CB7 committee tackles homeless shelters
Community News Group / Caroline Spivack

Members of Community Board 7’s committee on homelessness convened on July 25 to address the problem of the city opening shelters in Sunset Park without consulting the board, according to the board’s district manager.

“I don’t have a problem with homeless folks in general — I have a big problem with the Department of Homeless Services,” said Jeremy Laufer. “I think it’s a very poorly run agency. I don’t think they consider the communities that they are hosted in.”

But even worse than not giving information, Laufer alleges that the agency sometimes knowingly provides false information.

“I think they outright lie to the public, and they get district managers to lie to people when they spread their false information,” he said.

The eleven members of the two-year-old ad hoc committee gathered at the board’s office at Fourth Avenue and 43rd Street to discuss its new mission and plan strategy. The committee chairwoman, Karen Rolnick, drafted the mission statement, which echoed Laufer’s sentiment that the locals were not seeking to demonize people living in shelters, but instead “ensure that homeless people in our district get the support and services they need, while also ensuring that the presence of shelters does not negatively impact safety or quality of life in our neighborhood.”

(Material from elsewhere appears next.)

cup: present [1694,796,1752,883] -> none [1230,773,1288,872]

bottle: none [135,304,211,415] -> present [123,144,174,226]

“We need to have a stated goal, I think, so we don’t become the ‘not-in-my-backyard’ group or anything like that,” Rolnick said.

Locals have blasted the city in recent years for converting so many hotels in the neighborhood to homeless shelters, complaining that the district hosts a disproportionate number of shelters because the area actually has a low number of homeless people.

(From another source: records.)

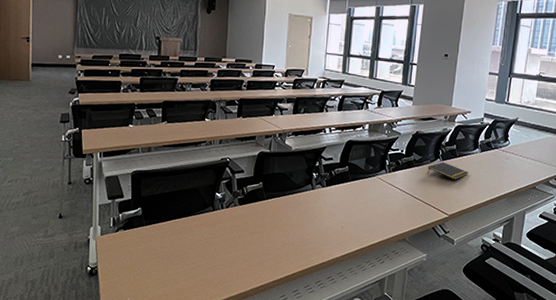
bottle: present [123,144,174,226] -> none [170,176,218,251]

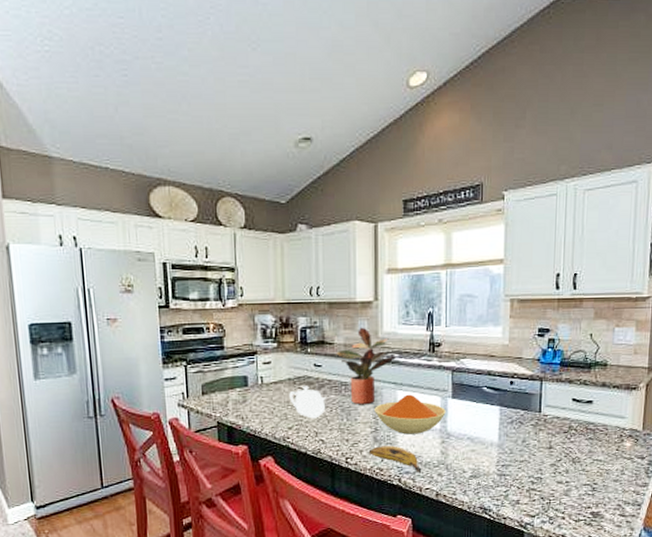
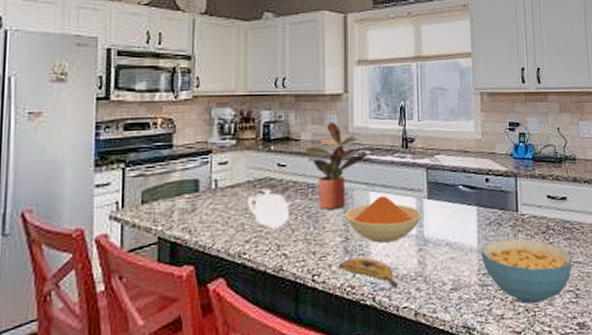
cereal bowl: none [501,437,593,494] -> present [481,239,572,304]

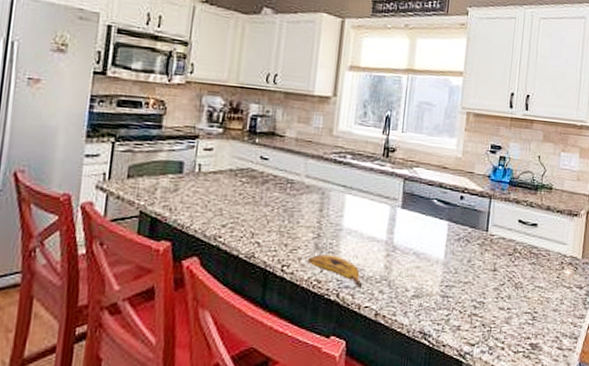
teapot: present [248,189,290,229] -> none [227,179,269,218]
potted plant: present [302,121,370,210] -> none [286,122,351,207]
bowl: present [345,195,422,243] -> none [319,199,394,245]
cereal bowl: present [481,239,572,304] -> none [446,257,535,320]

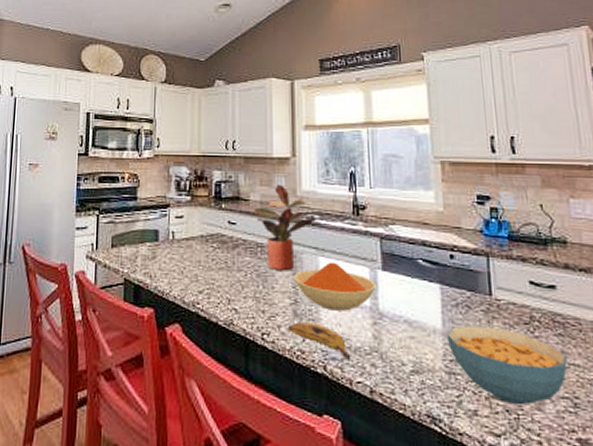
potted plant: none [286,122,351,207] -> present [251,184,319,271]
bowl: none [319,199,394,245] -> present [294,262,376,311]
cereal bowl: none [446,257,535,320] -> present [446,325,567,405]

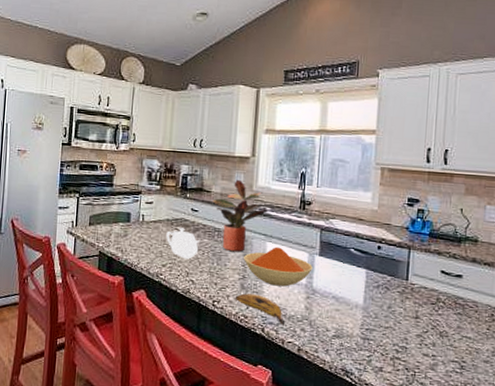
teapot: none [201,244,240,283] -> present [166,227,199,260]
cereal bowl: present [446,325,567,405] -> none [366,303,461,366]

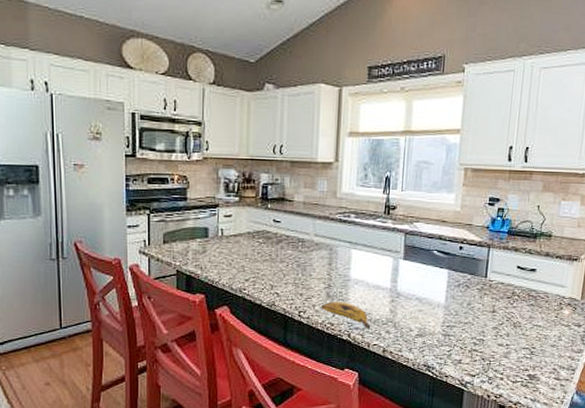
teapot: present [166,227,199,260] -> none [248,240,283,272]
potted plant: present [212,179,270,253] -> none [295,186,355,262]
bowl: present [244,247,313,287] -> none [329,253,397,292]

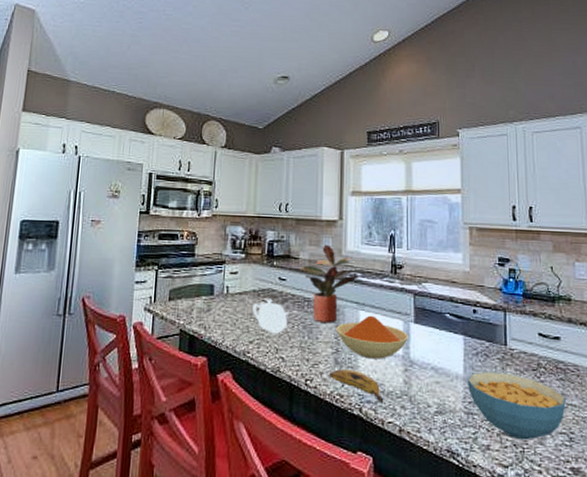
teapot: none [248,240,283,272] -> present [252,299,289,334]
potted plant: none [295,186,355,262] -> present [300,244,361,324]
bowl: none [329,253,397,292] -> present [336,315,408,359]
cereal bowl: none [447,300,533,355] -> present [467,372,566,440]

There are currently more than 260 homeless people from CB7’s district in shelters citywide, according to a spokesman for the homeless-services agency, but the district hosts more than twice that number — providing 825 beds divided between three traditional shelters and six commercial hotels being used as emergency shelters.

The 650 beds in commercial hotels will be phased out under Mayor DeBlasio’s plan to stop using hotels by 2023, according to spokesman Isaac McGinn, but the agency expects to find traditional shelter space in the district for at least another 100 people who previously lived in the district over the next few years.

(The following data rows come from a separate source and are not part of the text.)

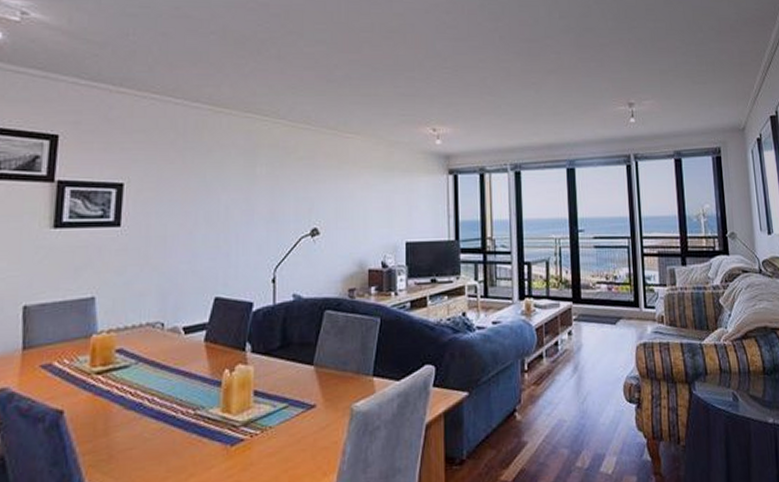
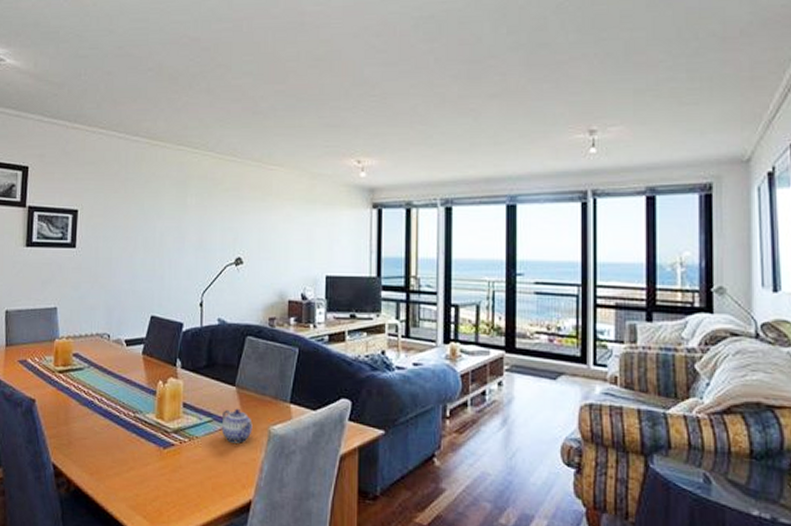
teapot: none [298,388,333,428] -> present [221,408,253,443]

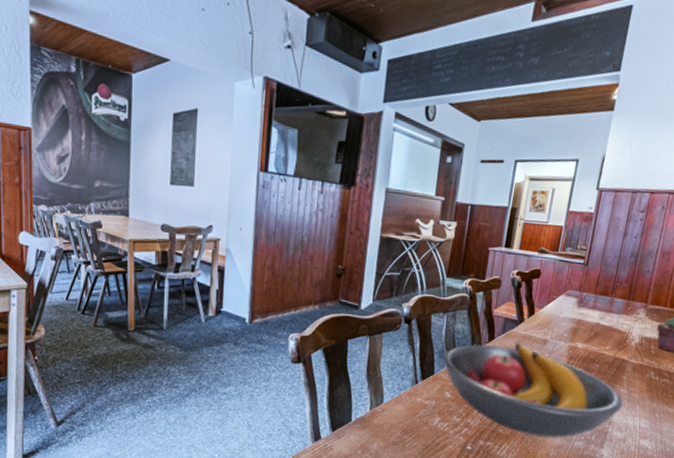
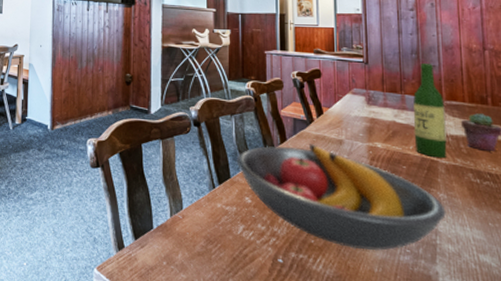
wine bottle: none [611,267,648,358] -> present [413,62,447,159]

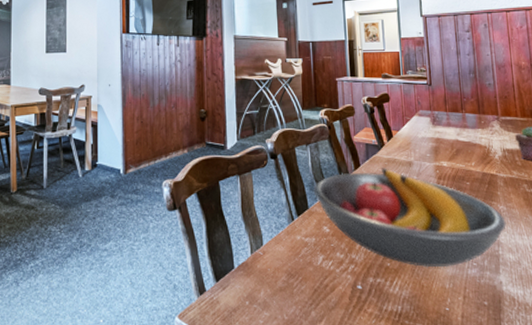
wine bottle: present [413,62,447,159] -> none [473,81,505,172]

Laufer said he was aware of the agency’s plan to open new shelters in the district, but didn’t know how they would stick to their timeline since Mayor DeBlasio will be out of office by 2023.

“What they don’t tell you is that the plan goes beyond DeBlasio’s administration, so how do they plan on enforcing it?” he asked.

Beyond complaints about the total number of shelters, Sunset Park residents also take issue with how the city tends to dumped them in the district with no consultation and little notice. Last December, for example, locals were irate that the city gave them less than 24-hour’s notice of its plan to use 22 of the Brooklyn Way Hotel’s 99 rooms to house homeless people.

Because it was an “emergency shelter,” explained a spokeswoman for the Department of Homeless Services, the city technically didn’t have to give the community notice.

But McGinn said that the agency was committed to keeping communities in the loop as they opened new shelters.

“Communities will be the first to know as new locations are identified for use as shelter,” he said.

Rolnick said a first step for the committee would be to demand from the city the locations of all the shelters in the district and the total number of beds, and start contacting the shelters directly about how best to integrate the shelters into the community.

“It’s so opaque to even try to find out where the shelters are,” she said. “In the short term, we should start contacting these shelters immediately, two of us going to these places as part of the community board and getting information and talking to them to see if they’re willing also to come to our meeting and talk with us also.”

Laufer added that the committee should also form working groups composed of locals, board members, and representatives from the local shelters to act as a liaison between the shelters and the general public.

“I really think a short-term goal should be to have a single community advisory committee for all of [the shelters], or a community advisory committee for each of them, perhaps depending on how large they are,” he said.